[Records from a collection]

[Start of Attachment]

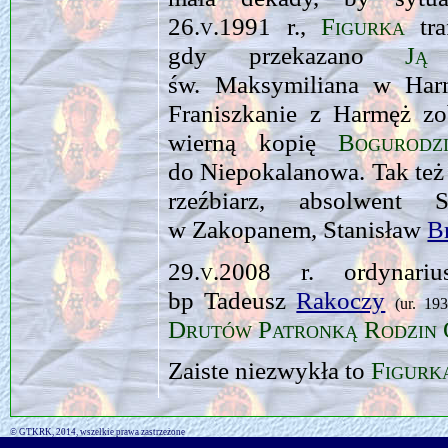
26.v.1991
r.,
Figurka
tra
gdy przekazano
Ją
d
św. Maksymiliana w Harm
Franiszkanie z Harmęż z
wierną kopię
Bogurodz
do Niepokalanowa. Tak też s
rzeźbiarz, absolwent
w Zakopanem, Stanisław
B
29.v.2008
r. ordynari
bp Tadeusz
Rakoczy
(ur. 19
Drutów
Patronką Rodzin 
Zaiste niezwykła to
Figurk
© GTKRK, 2014, wszelkie prawa zastrzeżone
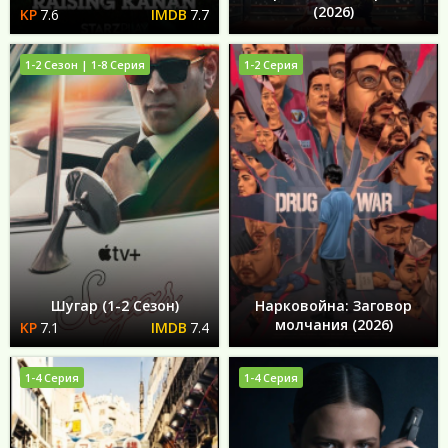
(2026)
7.6
7.7
1-2 Сезон | 1-8 Серия
1-2 Серия
Шугар (1-2 Сезон)
Нарковойна: Заговор
молчания (2026)
7.1
7.4
1-4 Серия
1-4 Серия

[End of Attachment]

TASK OBJECTIVE:
When you copy the records above, keep every word exact and drop the pictures.

SOLVED EXERCISE:
26.v.1991
r.,
Figurka
tra
gdy przekazano
Ją
d
św. Maksymiliana w Harm
Franiszkanie z Harmęż z
wierną kopię
Bogurodz
do Niepokalanowa. Tak też s
rzeźbiarz, absolwent
w Zakopanem, Stanisław
B
29.v.2008
r. ordynari
bp Tadeusz
Rakoczy
(ur. 19
Drutów
Patronką Rodzin 
Zaiste niezwykła to
Figurk
© GTKRK, 2014, wszelkie prawa zastrzeżone
(2026)
7.6
7.7
1-2 Сезон | 1-8 Серия
1-2 Серия
Шугар (1-2 Сезон)
Нарковойна: Заговор
молчания (2026)
7.1
7.4
1-4 Серия
1-4 Серия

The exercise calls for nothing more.